Stored items
━━━━

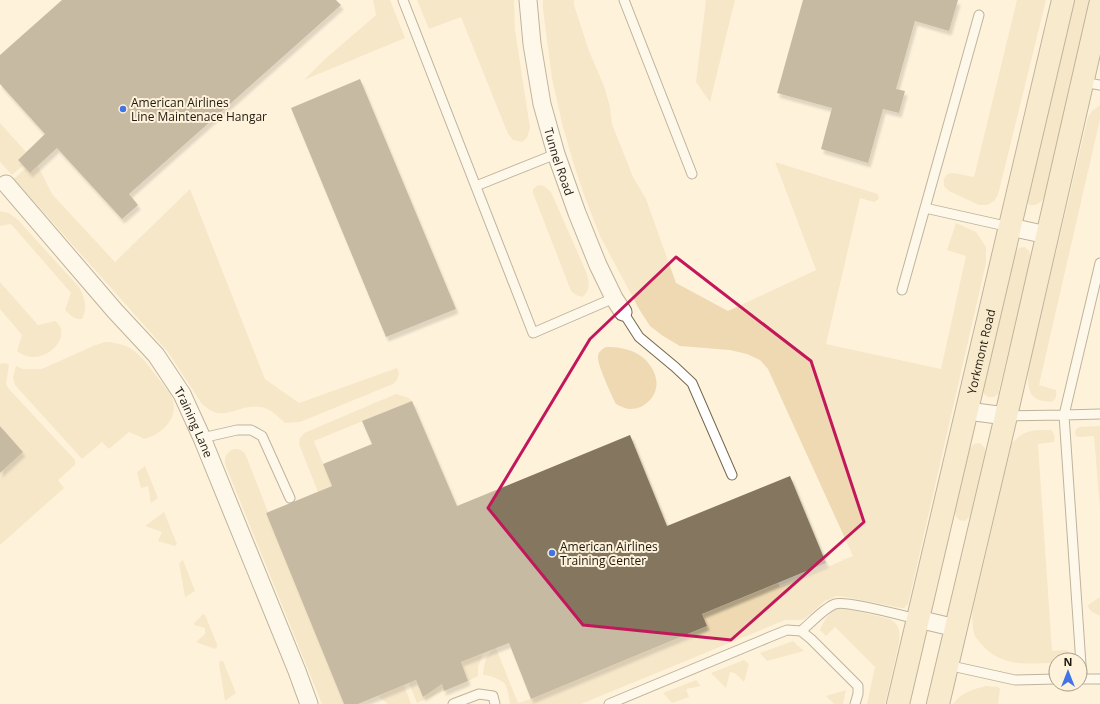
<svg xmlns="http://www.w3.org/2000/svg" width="1100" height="704" font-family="'Open Sans',sans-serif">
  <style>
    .green { fill: #eed9b2 }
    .building { fill: #85775e; filter: url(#shadow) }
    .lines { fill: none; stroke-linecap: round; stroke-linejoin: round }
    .lane-casing { stroke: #74674e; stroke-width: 11 }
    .street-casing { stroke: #74674e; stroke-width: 19 }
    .secondary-casing { stroke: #74674e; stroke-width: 24 }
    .lane { stroke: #fff; stroke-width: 9 }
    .street { stroke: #fff; stroke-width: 17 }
    .secondary { stroke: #f2e2bd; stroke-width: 22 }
    .marked { fill: none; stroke: #c2185b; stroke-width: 3; stroke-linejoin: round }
    .poi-dot { fill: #4175e5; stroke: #fef2db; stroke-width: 1.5 }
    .labels { text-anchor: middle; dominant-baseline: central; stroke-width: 4; stroke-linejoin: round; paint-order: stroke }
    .poi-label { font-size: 12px; fill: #1f190f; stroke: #fef2db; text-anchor: start }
    .street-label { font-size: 12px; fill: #1f190f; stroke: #fef2db }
  </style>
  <defs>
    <filter id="shadow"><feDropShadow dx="2.5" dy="4.5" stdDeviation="1" flood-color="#0004"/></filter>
  </defs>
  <rect width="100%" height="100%" fill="#fef2db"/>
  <path class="green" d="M373 0H390L405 38 304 80 325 59 376 15Z
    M417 0H514L515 30 530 128 527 138 522 142 513 140 508 134 461 17 429 29Z
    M543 0H574V5L589 51 604 86 610 107 612 124 633 177 646 199 676 283 728 311 816 270 775 162 878 194 879 199 874 202 860 198 826 344 941 369 966 256 947 250 956 223 976 232 986 247V263L908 604 904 608H901L846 597 837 596 825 601 807 617 802 620H785L581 704H510C509 698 508 689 505 684 500 679 490 675 483 675 484 664 486 653 496 648L518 703 531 699 707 626 702 614 778 583 780 587 853 556 768 369 760 360 747 354 730 350 680 346 663 336 650 326 639 309 600 236 583 192 574 165 563 127 552 79 543 9Z
    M706 0H735L710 102 696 82Z
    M1017 0H1046L998 195 994 201 987 205H979L949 191 944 186V179L947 174 953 173 974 177Z
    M1074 0H1091L1045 197C1040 203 1037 206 1029 205L1027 200Z
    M1100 105V119L1039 385 1056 390C1057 396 1056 400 1051 402 1046 401 1039 401 1035 398 1026 392 1028 376 1029 367L1088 117 1092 111Z
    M0 123 26 152 18 160 23 165 12 175 0 162Z
    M38 166 52 194 115 262 190 189 265 379 299 403 397 368 399 373 397 380 393 384 300 422 285 423C279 418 274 412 267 409 248 401 235 415 218 413 212 412 207 408 202 404L168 352 14 179 26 168 30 173Z
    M538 185 544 186 551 192 587 274C589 284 591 290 582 297L576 295 571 291 533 193V189Z
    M0 211 9 213 18 220 79 287C85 298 88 307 82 319 74 320 70 315 65 310L71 293 11 224 0 226Z
    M1025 247 1029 251 1031 257 998 394 994 397H988L984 394 983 389 1015 253 1019 248Z
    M0 282 38 325 55 321C76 336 41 371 17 351L22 335 0 309Z
    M105 342C134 343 142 357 158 378 162 384 167 389 171 395 178 410 172 423 159 432 156 435 150 437 145 439L129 432 109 449 102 442 82 459 15 385 13 378 16 366 23 369H42L93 346Z
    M606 347C617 347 626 348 636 353 653 362 665 385 649 401 644 406 638 409 630 409 626 409 620 406 616 404 612 396 597 364 598 357 598 352 602 349 606 347Z
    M6 363 9 365 6 384 9 389 75 460V465L58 480 64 488 0 545V473L23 452 0 426V364Z
    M396 394 409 398 412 401 314 441 332 486 318 492 299 444 300 438 304 433Z
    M1100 426V509L1094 436 1080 437 1076 436 1075 433 1076 429 1079 427Z
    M1039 430H1051C1055 434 1055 437 1054 442L1038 444 1052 651 1067 650 1069 653 1070 659 1056 660V663C1028 663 1004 668 983 646 981 643 977 640 975 636 972 630 972 616 973 609L1012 443C1022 433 1026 431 1039 430Z
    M980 443 985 448V454L970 516 965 521 959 520 956 517 955 512 970 448 974 444Z
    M234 449H239L245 453 268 512 266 513 344 704H322L225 464C224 456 227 452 234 449Z
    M145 466 158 498 151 503 148 486 141 488 137 472Z
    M164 512 177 544 175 546 158 541 162 532 145 526Z
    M183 560 195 591 185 597 179 563Z
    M1100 597V616C1095 613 1088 611 1088 605Z
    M840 608 848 609 890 619C900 625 900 631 899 643L885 704H867L875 667 835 627 826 636 820 630C826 618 827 613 840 608Z
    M203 614 205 615 217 644V647L215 649 196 642 205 634V628L194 625V623Z
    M793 641 804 651 767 661 760 653Z
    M483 654 478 667V676L468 681 461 662Z
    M744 660 749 664 744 682 735 673 730 672 726 688 711 673Z
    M220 661H223L236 693 225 701 219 664Z
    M416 680 423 697 442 684 444 691 417 703 409 683Z
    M696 680 701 686 686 689 689 697 672 703 663 693Z
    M404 685 411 704H388L378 696Z
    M986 686 998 687 1000 689 998 704H953C960 693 974 689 986 686Z
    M846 690 843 704H834L826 696Z"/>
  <path class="building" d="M62 0H336L341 5 129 194 138 205 122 219 57 148 30 173 18 160 45 134 0 84V55Z
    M803 0H958L949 31 915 21 896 89 905 91 899 113 883 109 868 163 821 149 832 108 777 93Z
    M360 79 456 309 386 337 291 108Z
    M412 401 457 506 630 435 667 526 790 476 826 563 702 614 707 626 531 699 509 643 461 662 468 681 444 691 442 684 423 697 416 680 358 704H344L266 513 332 486 323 464 372 444 362 421Z
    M0 426 23 452 0 473Z"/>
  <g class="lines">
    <g class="lane-casing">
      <path id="lane" d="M403 0 533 333 614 298
        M624 0 692 174
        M1082 82 1100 85
        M476 186 556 154
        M925 208 1010 227
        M902 290 979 15
        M623 312 639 337 675 367 692 383 732 475
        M1006 416 1064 415 1100 414
        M202 438 237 430H251L262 436 290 498
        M801 631C811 623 824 608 835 604 846 600 903 616 918 619
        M947 665 1015 680 1056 679
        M1080 679H1082L1064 415 1100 263
        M1082 679H1100
        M453 704 479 694 493 696 495 704
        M609 704 772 636 787 630 801 631 811 639 858 686V694L855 704"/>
    </g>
    <g class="street-casing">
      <g id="street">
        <path id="s1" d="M528 0 532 44 542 104 556 154 577 213 598 265 614 298 623 312"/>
        <path id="s2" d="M6 184 115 311 156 355 182 394 202 438 297 671 309 704"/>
        <path d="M1010 227 1047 235"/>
        <path d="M967 411 1006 416"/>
        <path d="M918 619 956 628"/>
      </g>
    </g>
    <g class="secondary-casing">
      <g id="secondary">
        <path id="s3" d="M898 704 1063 0"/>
        <path d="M938 704 1006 416 1100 5"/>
      </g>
    </g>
    <use href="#lane" class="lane"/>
    <use href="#street" class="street"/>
    <use href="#secondary" class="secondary"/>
  </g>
  <path d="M0 0H1100V704H0ZM676 257 811 361 864 522 731 640 583 625 488 508 590 339Z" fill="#fef2db" fill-opacity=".55" fill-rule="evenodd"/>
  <path class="marked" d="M676 257 811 361 864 522 731 640 583 625 488 508 590 339Z"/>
  <g class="poi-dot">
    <circle cx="123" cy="109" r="4"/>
    <circle cx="552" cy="553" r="4"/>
  </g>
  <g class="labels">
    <g class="poi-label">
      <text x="131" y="102">American Airlines<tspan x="131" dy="14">Line Maintenace Hangar</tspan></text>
      <text x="560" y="546">American Airlines<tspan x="560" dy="14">Training Center</tspan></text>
    </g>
    <g class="street-label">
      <text stroke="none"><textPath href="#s1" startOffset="165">Tunnel Road</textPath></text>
      <text stroke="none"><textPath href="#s3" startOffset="362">Yorkmont Road</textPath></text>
      <text stroke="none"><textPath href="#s2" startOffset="305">Training Lane</textPath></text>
    </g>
  </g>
  <g transform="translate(1068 672)"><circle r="19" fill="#fef2db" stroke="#a59b89"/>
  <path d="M0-3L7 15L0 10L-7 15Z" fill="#4175e5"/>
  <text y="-6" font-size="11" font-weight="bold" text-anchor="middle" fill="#1f190f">N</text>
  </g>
</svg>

━━━━

**Prompt**
Copy each line of the data above that holds "labels".

**Answer to the problem**
    .labels { text-anchor: middle; dominant-baseline: central; stroke-width: 4; stroke-linejoin: round; paint-order: stroke }
  <g class="labels">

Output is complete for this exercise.